Per quanto concerne la prescrivibilità degli acidi grassi omega3, questi sono rimborsati dal SSN, in prevenzione primaria nei seguenti casi:

• nel trattamento delle ipertrigliceridemie/iperchilomicronemie

• nelle ipertrigliceridemia ( valori di trigliceridi ≥ 500mg/dl in soggetto con IRC moderata e grave.

Non sono invece rimborsabili in prevenzione secondaria (vedi anche la recentissima sentenza del Consiglio di Stato depositata il 25/05/2013).

I fibrati vengono rimborsati dal SSN in tre soli casi:

1) Pazienti già in trattamento con statine che presentino in corso di trattamento:
a) livelli di HDL colesterolo basso (<40mg nei M e 50 nelle F)
b) e/o trigliceridi elevati (> 200mg/dl)
In questi casi il farmaco di prima scelta è il fenofibrato per la maggiore sicurezza di uso nei pazienti in terapia con statine; la combinazione di statine e gemfibrozil è invece associata ad un aumentato rischio di miopatia

2) Disbetalipoproteinemia (per i trigliceridi elevati, solitamente insieme a statine)

3) Forme familiari con trigliceridi molto elevati: iperchilomicronemie e gravi ipertrigliceridemie.

Nei soggetti con sindromi coronariche acute o in quelli sottoposti a interventi di rivascolarizzazione percutanea è indicata atorvastatina a dosaggio elevato (>40 mg).

Accanto a ciascun target terapeutico la nota 13 identifica il trattamento di prima scelta per la terapia d'ingresso. E' sempre necessario assicurare l'ottimizzazione del dosaggio della statina prima di prendere in considerazione la sua sostituzione o la sua associazione. L'impiego di farmaci di seconda ed eventualmente terza scelta può essere ammesso solo quando il trattamento di prima linea a dosaggio adeguato e per un congruo periodo di tempo si sia dimostrato insufficiente al raggiungimento della riduzione attesa del colesterolo LDL e/o della riduzione di almeno il 50% del colesterolo LDL o abbia indotto effetti collaterali.

Poiché l'ezetimibe è un farmaco che inibisce l'assorbimento del colesterolo dal 15% al 22% dei valori di base, il suo uso può essere considerato complementare a quella delle statine; infatti, le statine che riducono la biosintesi del colesterolo, tendono ad aumentare il suo assorbimento a livello intestinale; l'ezetimibe, invece, che inibisce l'assorbimento intestinale di colesterolo tende ad aumentare la sua biosintesi a livello epatico. Pertanto, l'associazione tra ezetimibe e statine sia in forma precostituita che estemporanea è utile e rimborsata dal SSN solo nei pazienti nei quali le statine a dose considerata ottimale non consentono di raggiungere il target terapeutico.

Nei pazienti che siano intolleranti alle statine è altresì ammessa, a carico del SSN, la monoterapia con ezetimibe. I soggetti diabetici, poiché il diabete è considerato un equivalente ischemico coronarico, sono considerati soggetti a rischio alto o molto alto se presentano associati altri fattori di rischio.

Un incremento del colesterolo totale e delle frazioni a basso peso molecolare (LDL e VLVL), dei TG e dell'apolipoproteina B sono stati riscontrati nei soggetti sottoposti a trapianto d'organo.
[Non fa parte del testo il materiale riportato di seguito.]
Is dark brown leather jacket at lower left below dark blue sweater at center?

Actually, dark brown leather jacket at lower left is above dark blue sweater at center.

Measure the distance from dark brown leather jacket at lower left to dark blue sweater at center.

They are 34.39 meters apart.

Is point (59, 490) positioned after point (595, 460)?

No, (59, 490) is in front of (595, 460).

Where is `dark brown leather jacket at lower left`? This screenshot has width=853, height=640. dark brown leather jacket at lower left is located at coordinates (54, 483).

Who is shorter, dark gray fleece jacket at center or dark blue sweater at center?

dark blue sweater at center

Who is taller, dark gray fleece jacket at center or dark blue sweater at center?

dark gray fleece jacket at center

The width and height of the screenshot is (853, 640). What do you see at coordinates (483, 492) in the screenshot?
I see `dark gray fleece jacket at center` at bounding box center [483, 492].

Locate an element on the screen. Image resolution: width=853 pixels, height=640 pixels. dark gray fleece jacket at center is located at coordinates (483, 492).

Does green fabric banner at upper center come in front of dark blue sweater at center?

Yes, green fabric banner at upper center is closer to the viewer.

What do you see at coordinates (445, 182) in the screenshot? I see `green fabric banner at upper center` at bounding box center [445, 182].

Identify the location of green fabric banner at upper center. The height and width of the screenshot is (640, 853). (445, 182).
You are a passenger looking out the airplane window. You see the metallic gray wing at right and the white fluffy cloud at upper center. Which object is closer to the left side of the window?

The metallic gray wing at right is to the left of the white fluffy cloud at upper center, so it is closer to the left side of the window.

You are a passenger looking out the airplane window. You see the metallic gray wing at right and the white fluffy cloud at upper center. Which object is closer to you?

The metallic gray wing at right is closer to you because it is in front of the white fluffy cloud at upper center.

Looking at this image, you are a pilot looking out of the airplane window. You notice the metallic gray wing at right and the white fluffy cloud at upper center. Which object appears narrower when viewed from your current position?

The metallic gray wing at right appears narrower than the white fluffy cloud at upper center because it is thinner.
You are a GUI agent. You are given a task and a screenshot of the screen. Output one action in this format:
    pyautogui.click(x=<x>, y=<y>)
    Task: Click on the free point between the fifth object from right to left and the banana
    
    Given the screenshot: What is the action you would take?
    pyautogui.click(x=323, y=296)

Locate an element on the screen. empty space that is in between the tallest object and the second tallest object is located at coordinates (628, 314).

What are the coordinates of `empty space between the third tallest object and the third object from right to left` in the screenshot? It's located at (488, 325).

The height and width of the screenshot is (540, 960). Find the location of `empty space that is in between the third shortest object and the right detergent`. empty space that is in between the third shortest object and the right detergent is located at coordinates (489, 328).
Numerosi studi hanno dimostrato la correlazione tra iperlipidemia e lo sviluppo di aterosclerosi. L'iperlipidemia indotta dai farmaci immunosoppressivi, inoltre, accelera lo sviluppo della cosiddetta GVC (graft coronary vasculopathy), una forma di aterosclerosi coronarica accelerata.
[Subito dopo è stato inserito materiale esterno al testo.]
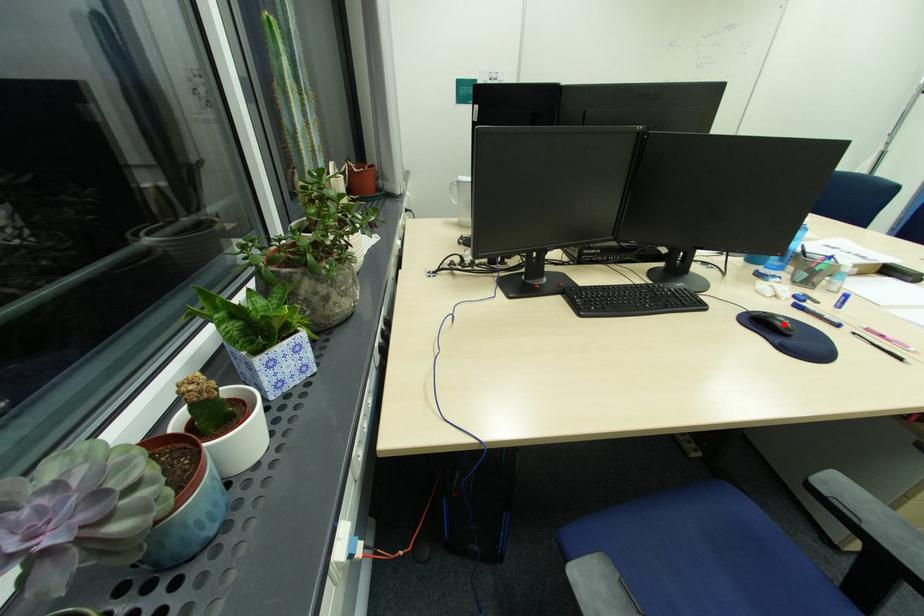
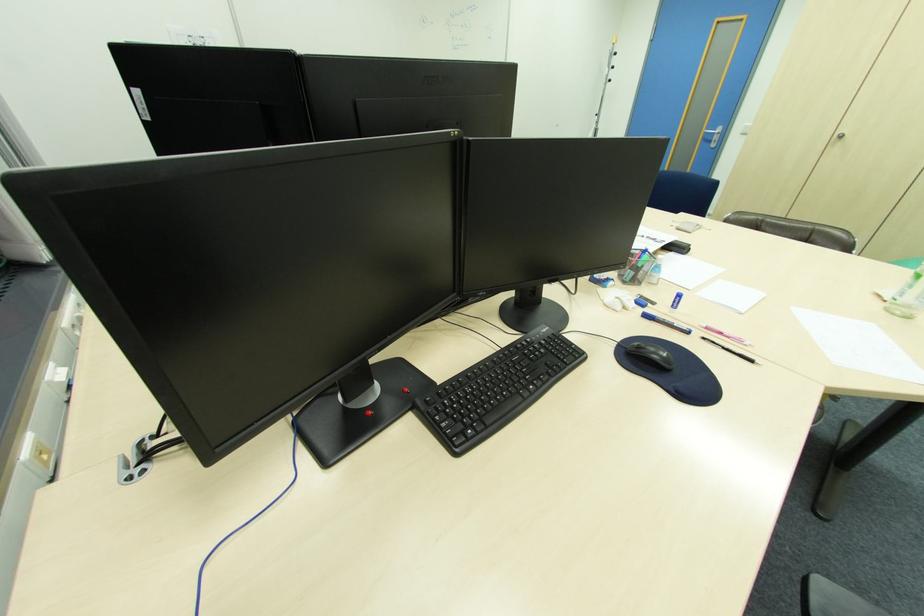
Question: I am providing you with two images of the same scene from different viewpoints. A red point is marked on the first image. Can you still see the location of the red point in image 2?

Choices:
 (A) Yes
 (B) No

Answer: (A)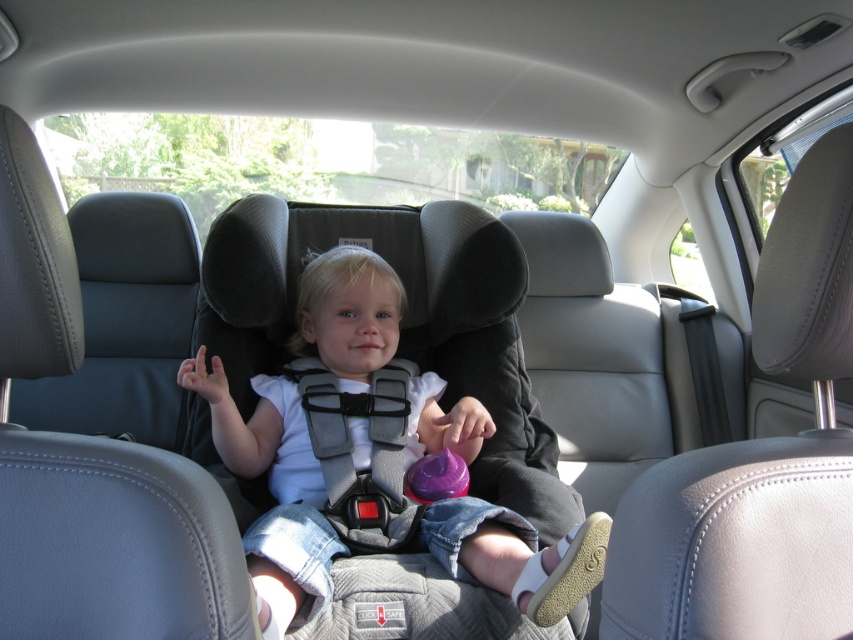
Which is above, matte gray car seat at center or gray fabric safety vest at center?

gray fabric safety vest at center

Can you confirm if matte gray car seat at center is bigger than gray fabric safety vest at center?

Yes.

Does point (584, 524) come closer to viewer compared to point (326, 424)?

Yes, it is in front of point (326, 424).

Where is `matte gray car seat at center`? matte gray car seat at center is located at coordinates (273, 490).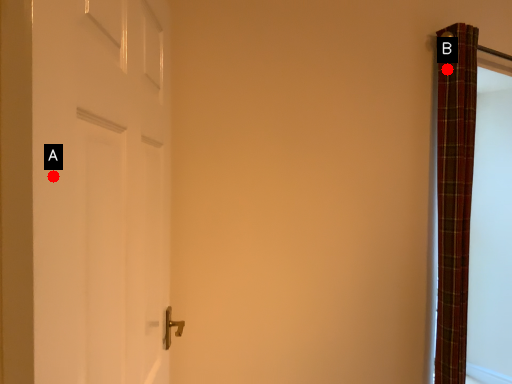
Question: Two points are circled on the image, labeled by A and B beside each circle. Which of the following is the farthest from the observer?

Choices:
 (A) A is further
 (B) B is further

Answer: (B)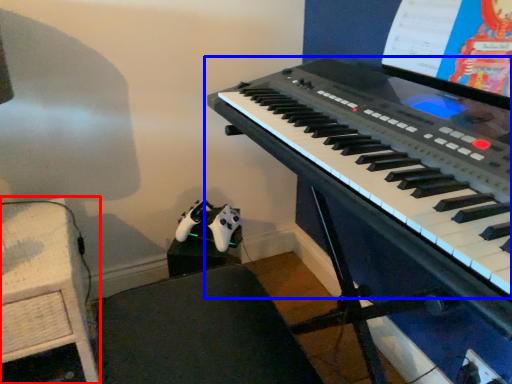
Question: Which point is further to the camera, table (highlighted by a red box) or musical keyboard (highlighted by a blue box)?

Choices:
 (A) table
 (B) musical keyboard

Answer: (A)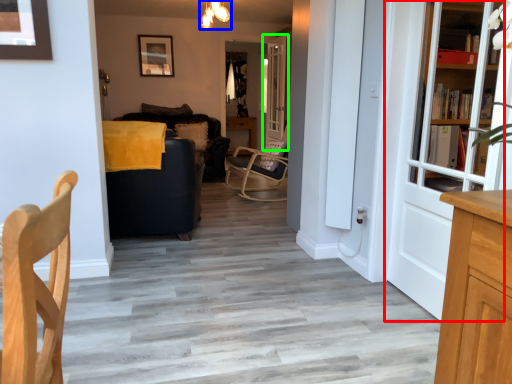
Question: Estimate the real-world distances between objects in this image. Which object is closer to door (highlighted by a red box), light fixture (highlighted by a blue box) or door (highlighted by a green box)?

Choices:
 (A) light fixture
 (B) door

Answer: (A)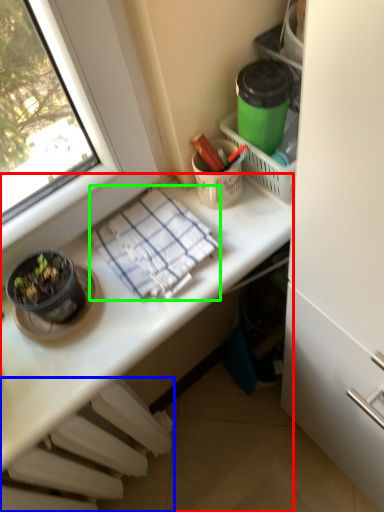
Question: Estimate the real-world distances between objects in this image. Which object is closer to desk (highlighted by a red box), radiator (highlighted by a blue box) or blanket (highlighted by a green box)?

Choices:
 (A) radiator
 (B) blanket

Answer: (B)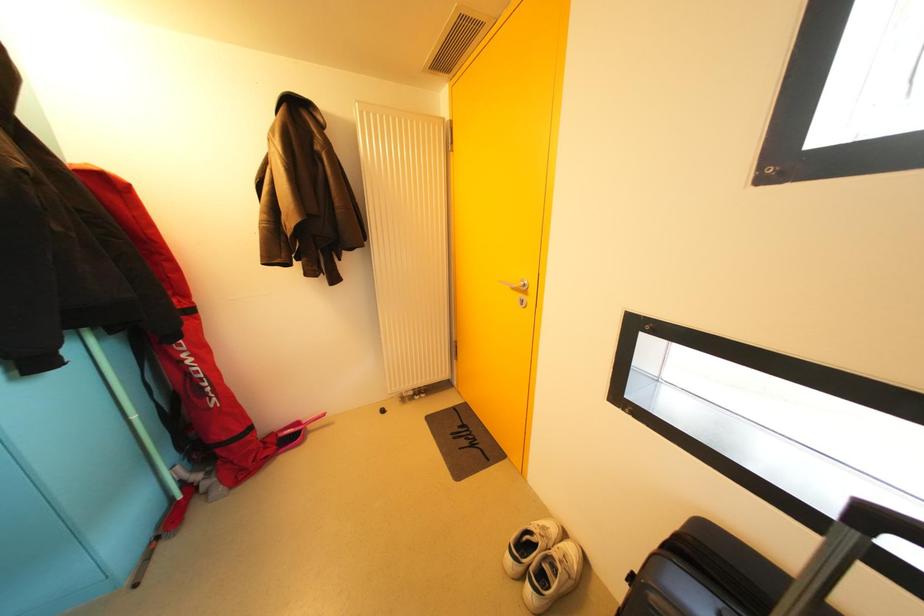
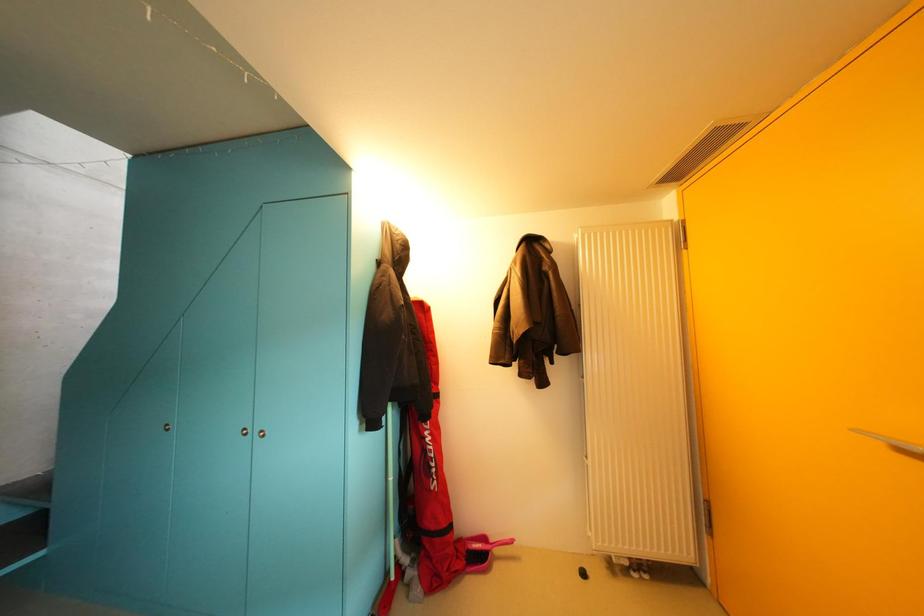
The images are taken continuously from a first-person perspective. In which direction is your viewpoint rotating?

The camera rotated toward left-up.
Alla luce di questi dati nella pratica clinica l'utilizzo di farmaci ipolipemizzanti nei pazienti sottoposti a trapianto di organo solido si è reso indispensabile, laddove l'utilizzo di un regime dietetico controllato a basso contenuto di colesterolo e la riduzione di eventuali ulteriori fattori di rischio cardiovascolare modificabili, non sia stata sufficiente per mantenere i valori di colesterolemia entro i limiti consigliati e laddove non sia proponibile l’utilizzo di uno schema alternativo di terapia antirigetto.

Nei pazienti con infezione da HIV, a seguito dell’introduzione della HAART (terapia antiretrovirale di combinazione ad alta efficacia), è frequente l'insorgenza di dislipidemia indotta dai farmaci antiretrovirali che, nel tempo, può contribuire ad un aumento dell’incidenza di eventi cardio-vascolari. Anche in questi casi si ricorre a farmaci ipolipemizzanti qualora la riduzione dei fattori di rischio cardiovascolare "modificabili" non si riveli sufficiente e laddove non sia sostituibile la terapia antiretrovirale in atto.